Grounded Language Agent for Product Search via Intelligent Web Interactions

TL;DR

GLAINTEL introduces a grounded language agent for product search that operates over interactive web pages with a dynamic action space. Built on Flan-T5, it supports unsupervised learning, supervised learning, and unsupervised domain adaptation, with PPO driving unsupervised policy optimization and an auxiliary value head aiding learning. Key findings show that unsupervised PPO with a relatively small model can surpass large in-context LLM baselines, that naive behavioral cloning may underperform compared to RL, and that combining demonstrations with PPO yields the strongest results—approaching GPT-4 in some settings and outperforming it cost-effectively in others. The work demonstrates practical viability for real-world web navigation and provides code for reproducibility, with notable implications for scalable, cost-efficient intelligent agents in e-commerce contexts.

Abstract

The development of agents powered by large language models (LLMs) to accomplish complex high-level user intents, has attracted significant attention recently. However, employing LLMs with billions of parameters (e.g., GPT-4) may incur substantial costs on top of handcrafting extensive prompts. To address this, we introduce a Grounded Language Agent for Intelligent Web Interactions, named GLAINTEL. GLAINTEL employs Flan-T5 as its backbone and is flexible in training in various settings: unsupervised learning, supervised learning, and unsupervised domain adaptation. Specifically, we tackle both the challenge of learning without human demonstrations and the opportunity to leverage human demonstrations effectively when those are available. Additionally, we explore unsupervised domain adaptation for cases where demonstrations are limited to a specific domain. Experimental evaluations across diverse setups demonstrate the effectiveness of GLAINTEL in unsupervised settings, outperforming in-context learning-based approaches that employ larger models with up to 540 billion parameters. Surprisingly, behavioral cloning-based methods that straightforwardly use human demonstrations do not outperform unsupervised variants of GLAINTEL. Additionally, we show that combining human demonstrations with reinforcement learning-based training yields results comparable to methods utilizing GPT-4. The code is available at: https://github.com/MultifacetedNLP/WebAgents-Unsupervised.
Paper Structure (19 sections, 5 equations, 4 figures, 11 tables)

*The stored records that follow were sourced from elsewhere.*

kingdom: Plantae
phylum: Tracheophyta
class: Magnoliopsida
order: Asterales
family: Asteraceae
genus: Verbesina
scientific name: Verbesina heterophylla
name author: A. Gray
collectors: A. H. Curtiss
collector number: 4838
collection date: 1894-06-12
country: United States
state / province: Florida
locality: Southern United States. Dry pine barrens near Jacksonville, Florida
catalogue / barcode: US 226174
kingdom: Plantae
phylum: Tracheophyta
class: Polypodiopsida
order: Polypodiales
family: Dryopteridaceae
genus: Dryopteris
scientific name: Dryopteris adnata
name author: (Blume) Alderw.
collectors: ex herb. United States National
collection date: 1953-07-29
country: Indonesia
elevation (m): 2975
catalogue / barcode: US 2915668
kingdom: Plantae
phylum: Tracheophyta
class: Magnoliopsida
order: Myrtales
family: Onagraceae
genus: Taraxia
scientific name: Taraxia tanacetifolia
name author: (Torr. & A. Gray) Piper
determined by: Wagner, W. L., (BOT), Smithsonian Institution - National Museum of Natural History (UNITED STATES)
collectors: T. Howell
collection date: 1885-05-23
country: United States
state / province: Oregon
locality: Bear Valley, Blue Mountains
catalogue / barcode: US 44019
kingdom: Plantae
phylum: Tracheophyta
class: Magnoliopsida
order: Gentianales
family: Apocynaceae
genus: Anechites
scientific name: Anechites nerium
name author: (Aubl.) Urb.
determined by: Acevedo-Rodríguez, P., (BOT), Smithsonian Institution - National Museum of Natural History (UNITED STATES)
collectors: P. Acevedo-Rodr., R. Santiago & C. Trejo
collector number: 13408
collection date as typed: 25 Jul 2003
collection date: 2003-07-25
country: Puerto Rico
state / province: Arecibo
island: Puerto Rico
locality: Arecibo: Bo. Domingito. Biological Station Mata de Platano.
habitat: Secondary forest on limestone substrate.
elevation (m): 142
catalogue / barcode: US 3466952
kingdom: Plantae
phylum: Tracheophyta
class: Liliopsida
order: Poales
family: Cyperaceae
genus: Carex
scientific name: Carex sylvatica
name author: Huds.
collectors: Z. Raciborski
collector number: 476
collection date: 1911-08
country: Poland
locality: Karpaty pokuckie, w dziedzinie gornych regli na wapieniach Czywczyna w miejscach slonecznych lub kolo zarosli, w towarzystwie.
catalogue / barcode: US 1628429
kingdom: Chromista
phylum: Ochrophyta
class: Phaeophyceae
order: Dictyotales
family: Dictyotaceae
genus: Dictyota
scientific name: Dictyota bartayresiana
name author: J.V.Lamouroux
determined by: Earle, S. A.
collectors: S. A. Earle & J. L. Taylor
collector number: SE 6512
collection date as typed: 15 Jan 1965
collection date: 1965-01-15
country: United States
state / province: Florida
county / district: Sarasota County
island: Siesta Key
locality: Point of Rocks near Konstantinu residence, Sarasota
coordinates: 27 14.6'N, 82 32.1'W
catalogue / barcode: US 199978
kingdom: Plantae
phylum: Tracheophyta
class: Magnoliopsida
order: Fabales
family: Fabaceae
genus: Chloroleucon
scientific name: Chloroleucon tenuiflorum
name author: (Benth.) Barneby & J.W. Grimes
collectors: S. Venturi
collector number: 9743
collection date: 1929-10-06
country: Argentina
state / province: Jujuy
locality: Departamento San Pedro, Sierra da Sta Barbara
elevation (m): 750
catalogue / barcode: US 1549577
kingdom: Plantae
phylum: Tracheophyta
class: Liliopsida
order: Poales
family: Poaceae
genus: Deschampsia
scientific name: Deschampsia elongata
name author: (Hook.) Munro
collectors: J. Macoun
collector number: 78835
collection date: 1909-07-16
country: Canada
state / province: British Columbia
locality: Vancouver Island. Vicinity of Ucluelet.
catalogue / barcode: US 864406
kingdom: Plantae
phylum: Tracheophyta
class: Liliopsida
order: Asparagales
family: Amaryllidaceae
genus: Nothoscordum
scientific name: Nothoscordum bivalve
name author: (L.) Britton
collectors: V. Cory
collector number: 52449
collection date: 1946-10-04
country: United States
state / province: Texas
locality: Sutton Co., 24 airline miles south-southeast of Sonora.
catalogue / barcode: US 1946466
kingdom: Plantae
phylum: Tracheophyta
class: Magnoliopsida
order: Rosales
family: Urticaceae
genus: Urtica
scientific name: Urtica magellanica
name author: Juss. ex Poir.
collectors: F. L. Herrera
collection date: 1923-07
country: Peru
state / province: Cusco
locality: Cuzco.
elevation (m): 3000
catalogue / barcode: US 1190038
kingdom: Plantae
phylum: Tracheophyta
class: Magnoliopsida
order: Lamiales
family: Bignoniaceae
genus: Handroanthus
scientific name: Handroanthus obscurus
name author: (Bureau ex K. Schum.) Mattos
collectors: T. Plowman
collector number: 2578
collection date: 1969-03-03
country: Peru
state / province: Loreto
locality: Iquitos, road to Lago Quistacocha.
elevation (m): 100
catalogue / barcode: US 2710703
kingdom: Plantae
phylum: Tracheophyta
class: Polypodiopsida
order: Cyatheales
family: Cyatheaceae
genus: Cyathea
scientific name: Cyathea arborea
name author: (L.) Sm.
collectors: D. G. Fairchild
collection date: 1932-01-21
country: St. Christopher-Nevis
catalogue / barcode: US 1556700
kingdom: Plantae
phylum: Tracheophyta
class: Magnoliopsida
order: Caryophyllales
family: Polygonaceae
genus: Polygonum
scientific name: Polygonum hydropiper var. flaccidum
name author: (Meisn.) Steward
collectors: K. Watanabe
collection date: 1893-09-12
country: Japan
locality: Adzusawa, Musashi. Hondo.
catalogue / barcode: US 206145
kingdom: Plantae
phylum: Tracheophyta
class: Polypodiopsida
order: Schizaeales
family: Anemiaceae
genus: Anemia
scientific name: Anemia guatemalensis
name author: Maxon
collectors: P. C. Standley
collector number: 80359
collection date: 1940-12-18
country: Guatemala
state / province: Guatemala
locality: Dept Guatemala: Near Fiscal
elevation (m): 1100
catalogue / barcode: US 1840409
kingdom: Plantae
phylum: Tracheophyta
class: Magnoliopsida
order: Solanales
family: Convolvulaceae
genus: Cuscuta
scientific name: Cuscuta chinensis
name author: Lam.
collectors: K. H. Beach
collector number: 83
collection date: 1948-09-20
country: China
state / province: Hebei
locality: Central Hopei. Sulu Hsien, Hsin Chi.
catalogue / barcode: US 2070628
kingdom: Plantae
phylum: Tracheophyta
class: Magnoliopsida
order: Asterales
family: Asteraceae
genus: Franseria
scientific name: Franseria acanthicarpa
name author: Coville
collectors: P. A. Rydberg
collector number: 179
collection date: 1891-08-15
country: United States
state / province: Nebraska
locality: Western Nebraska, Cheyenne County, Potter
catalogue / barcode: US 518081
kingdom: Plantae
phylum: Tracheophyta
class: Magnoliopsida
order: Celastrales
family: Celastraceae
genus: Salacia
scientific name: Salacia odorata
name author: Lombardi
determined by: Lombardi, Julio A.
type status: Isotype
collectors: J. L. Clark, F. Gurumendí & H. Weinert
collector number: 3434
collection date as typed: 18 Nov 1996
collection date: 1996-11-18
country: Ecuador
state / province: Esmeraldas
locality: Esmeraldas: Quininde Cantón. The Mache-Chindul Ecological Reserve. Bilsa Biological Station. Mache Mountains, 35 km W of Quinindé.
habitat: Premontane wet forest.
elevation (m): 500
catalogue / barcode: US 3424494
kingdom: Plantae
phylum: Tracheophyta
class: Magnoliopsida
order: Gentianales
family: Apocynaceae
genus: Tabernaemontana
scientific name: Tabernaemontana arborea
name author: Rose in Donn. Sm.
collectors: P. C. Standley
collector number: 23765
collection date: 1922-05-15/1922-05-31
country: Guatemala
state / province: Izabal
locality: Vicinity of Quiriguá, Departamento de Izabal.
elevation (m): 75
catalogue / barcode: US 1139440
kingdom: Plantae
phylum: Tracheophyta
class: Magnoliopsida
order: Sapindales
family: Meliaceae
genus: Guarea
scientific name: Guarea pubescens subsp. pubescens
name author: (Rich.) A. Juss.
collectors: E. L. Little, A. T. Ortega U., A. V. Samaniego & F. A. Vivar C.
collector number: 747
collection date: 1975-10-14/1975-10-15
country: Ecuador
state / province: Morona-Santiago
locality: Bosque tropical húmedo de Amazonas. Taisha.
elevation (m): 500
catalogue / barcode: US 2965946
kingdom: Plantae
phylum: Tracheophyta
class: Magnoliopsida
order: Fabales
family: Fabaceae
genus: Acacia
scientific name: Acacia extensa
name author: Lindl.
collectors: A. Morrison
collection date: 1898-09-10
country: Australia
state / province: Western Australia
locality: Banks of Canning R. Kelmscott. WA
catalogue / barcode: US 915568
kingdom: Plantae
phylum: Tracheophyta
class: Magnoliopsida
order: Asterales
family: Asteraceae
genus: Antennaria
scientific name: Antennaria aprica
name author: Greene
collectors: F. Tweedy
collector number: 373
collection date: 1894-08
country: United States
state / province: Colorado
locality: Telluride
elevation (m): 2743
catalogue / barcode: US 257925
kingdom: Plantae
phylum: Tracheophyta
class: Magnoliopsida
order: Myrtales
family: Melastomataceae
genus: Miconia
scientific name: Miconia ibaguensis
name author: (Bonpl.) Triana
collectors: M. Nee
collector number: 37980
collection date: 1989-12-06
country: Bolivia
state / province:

This paper contains 19 sections, 5 equations, 4 figures, 11 tables.

Figures (4)

  • Figure 1: Overview of $\mathsf{GLAINTEL}$: Our agent employs the Flan-T5 architecture and incorporates a language modeling head to adapt to dynamic action space, while the value head enables precise value estimation.
  • Figure 2: Learning curves of different methodologies: Unsupervised Domain Adaptation (UDA), Hybrid (BC + PPO) ($\mathsf{GLAINTEL}$), and RL-based Unsupervised (PPO).
  • Figure 3: Hybrid setting: BC + PPO: Flan-T5 is more sample efficient than T5 model.
  • Figure 4: The model is more sample efficient when we feed it with the last two observations.